------ MATERIAL SUPPLIED ------
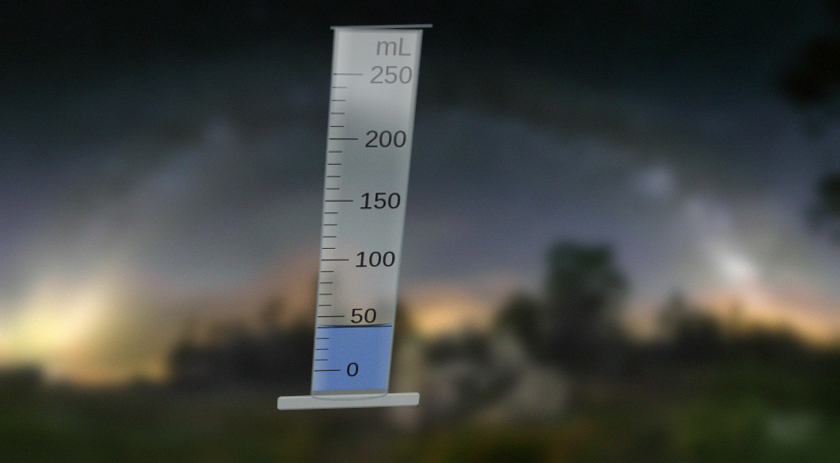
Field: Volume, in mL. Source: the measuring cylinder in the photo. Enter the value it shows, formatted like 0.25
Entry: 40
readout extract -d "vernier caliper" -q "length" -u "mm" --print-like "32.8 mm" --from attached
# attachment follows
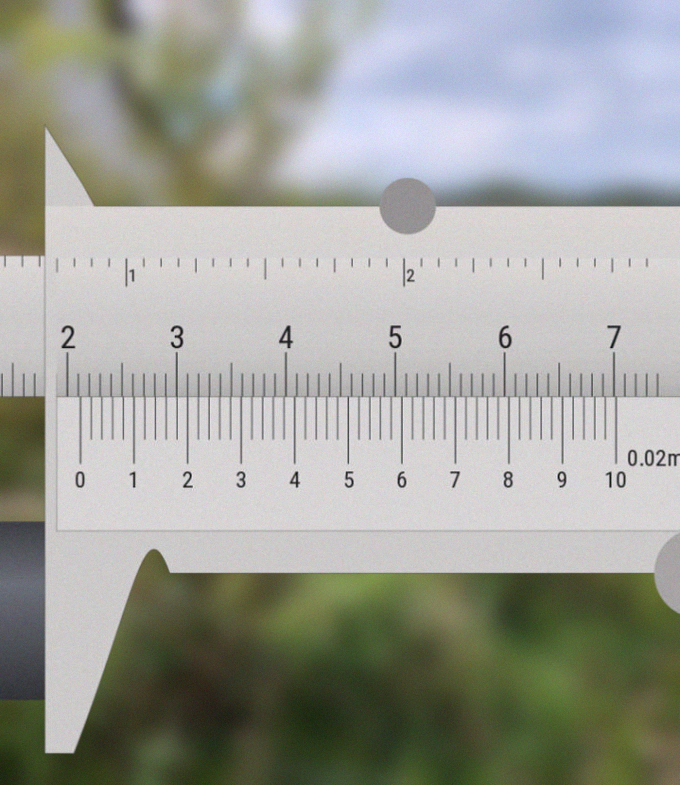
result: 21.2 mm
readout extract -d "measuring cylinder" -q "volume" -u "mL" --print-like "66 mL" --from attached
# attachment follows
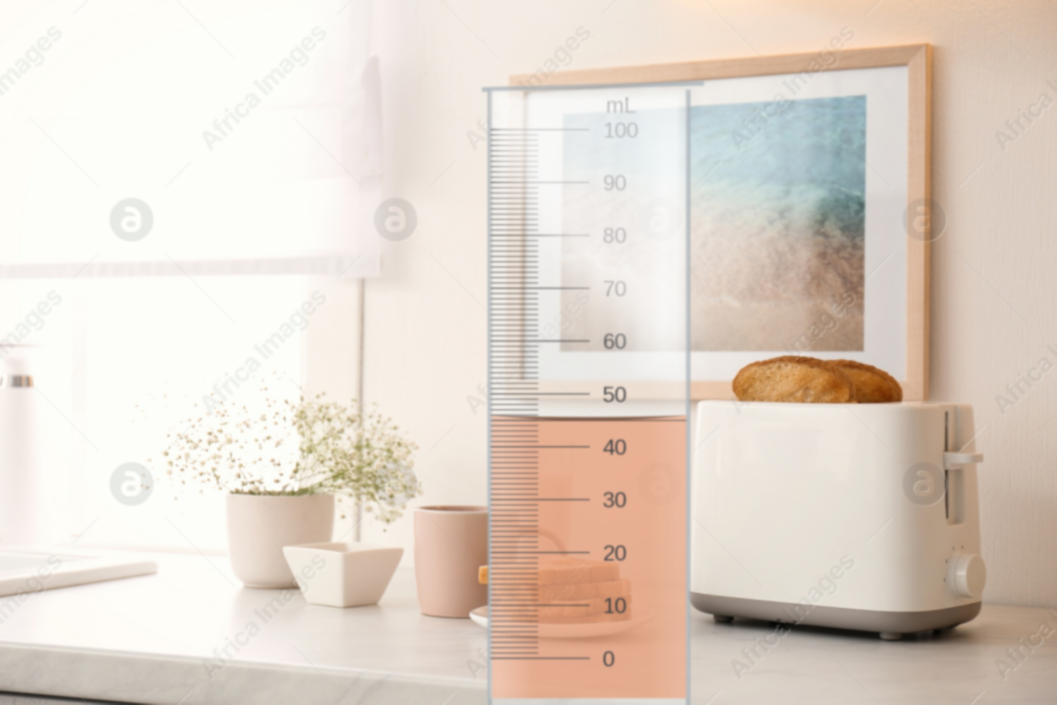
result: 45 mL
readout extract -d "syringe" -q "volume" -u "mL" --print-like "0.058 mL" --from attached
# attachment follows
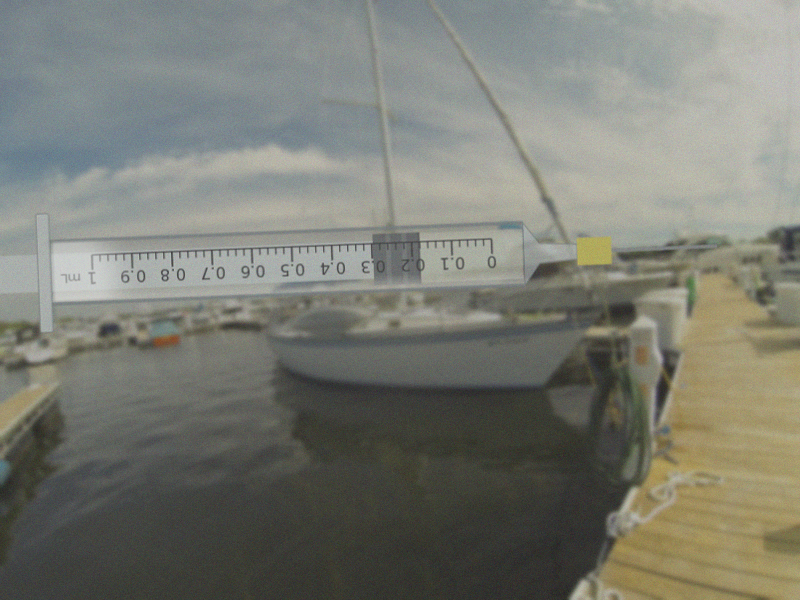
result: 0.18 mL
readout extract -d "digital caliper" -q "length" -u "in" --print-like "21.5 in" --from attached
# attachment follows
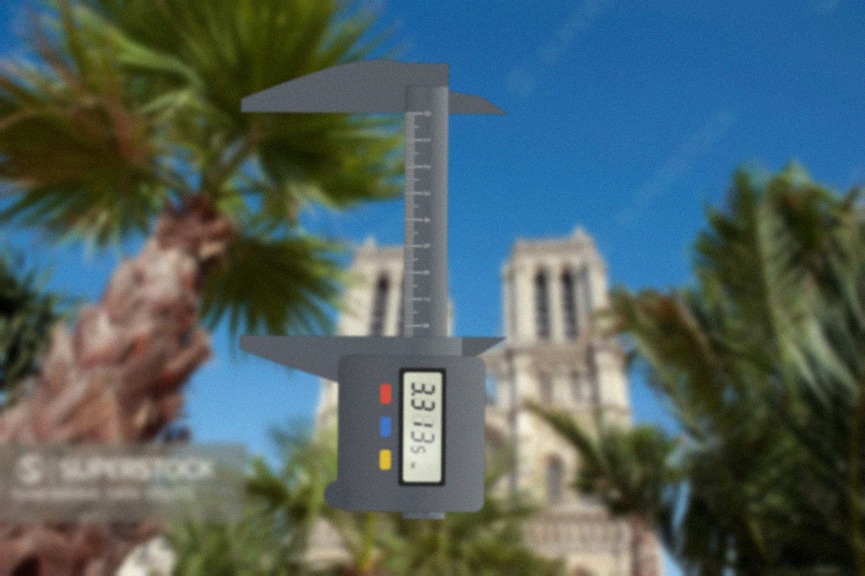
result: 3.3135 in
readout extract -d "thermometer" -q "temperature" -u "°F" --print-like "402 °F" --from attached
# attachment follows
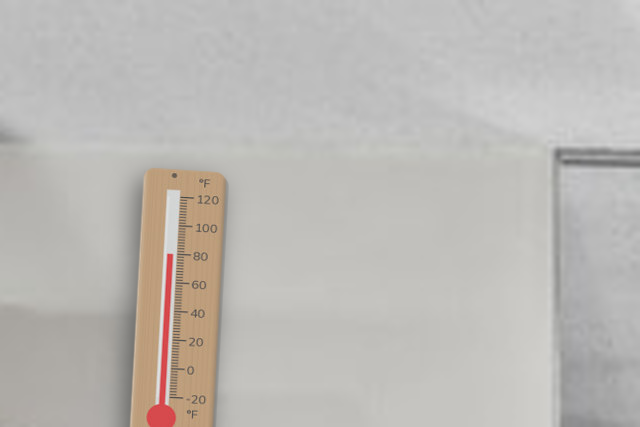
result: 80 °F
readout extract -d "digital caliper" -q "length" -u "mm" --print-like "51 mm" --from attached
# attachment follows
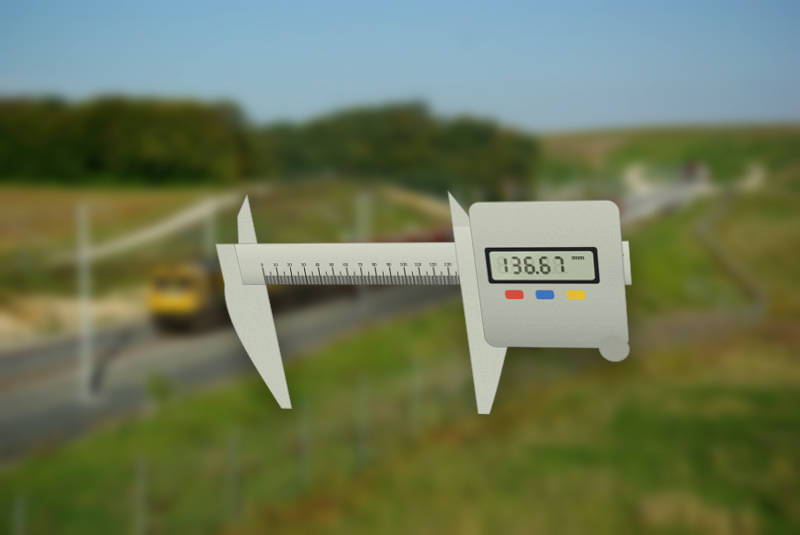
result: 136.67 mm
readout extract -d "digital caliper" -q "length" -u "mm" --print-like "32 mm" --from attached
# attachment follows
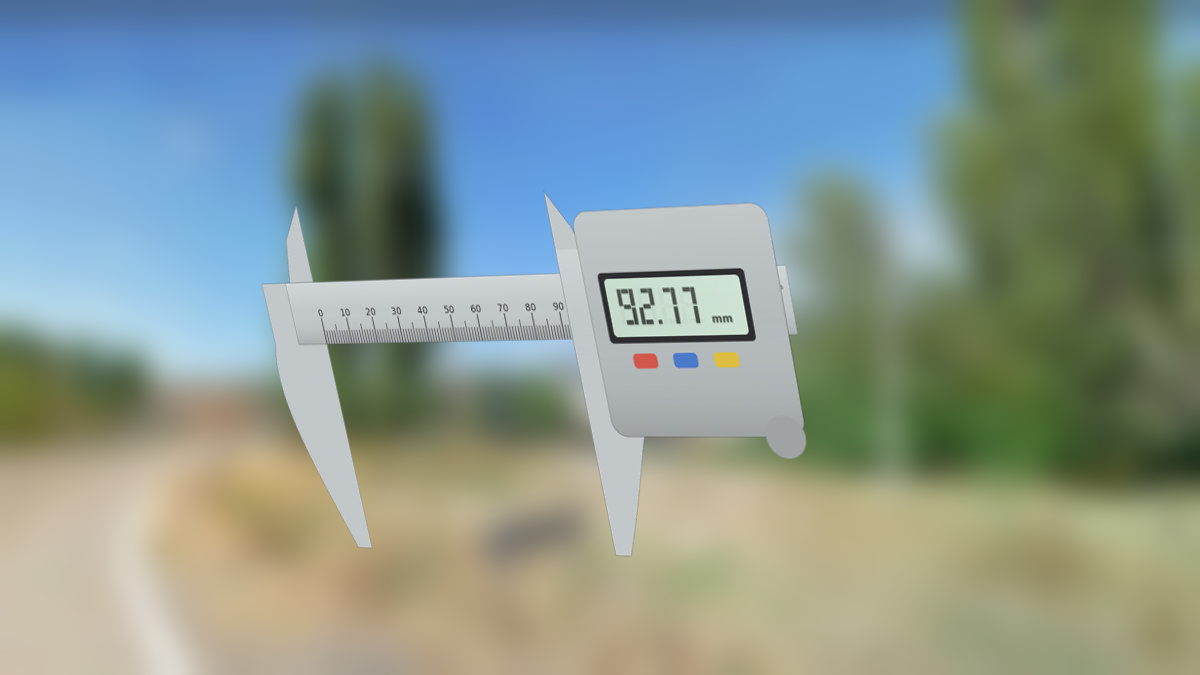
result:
------
● **WORK REQUEST**
List every line of the items above as a numbered list, skipping blank lines and leaving out the pictures.

● **EXERCISE ANSWER**
1. Field: Volume, in mL. Source: the measuring cylinder in the photo. Enter the value it shows, formatted like 0.25
2. Entry: 40
3. readout extract -d "vernier caliper" -q "length" -u "mm" --print-like "32.8 mm" --from attached
4. # attachment follows
5. result: 21.2 mm
6. readout extract -d "measuring cylinder" -q "volume" -u "mL" --print-like "66 mL" --from attached
7. # attachment follows
8. result: 45 mL
9. readout extract -d "syringe" -q "volume" -u "mL" --print-like "0.058 mL" --from attached
10. # attachment follows
11. result: 0.18 mL
12. readout extract -d "digital caliper" -q "length" -u "in" --print-like "21.5 in" --from attached
13. # attachment follows
14. result: 3.3135 in
15. readout extract -d "thermometer" -q "temperature" -u "°F" --print-like "402 °F" --from attached
16. # attachment follows
17. result: 80 °F
18. readout extract -d "digital caliper" -q "length" -u "mm" --print-like "51 mm" --from attached
19. # attachment follows
20. result: 136.67 mm
21. readout extract -d "digital caliper" -q "length" -u "mm" --print-like "32 mm" --from attached
22. # attachment follows
23. result:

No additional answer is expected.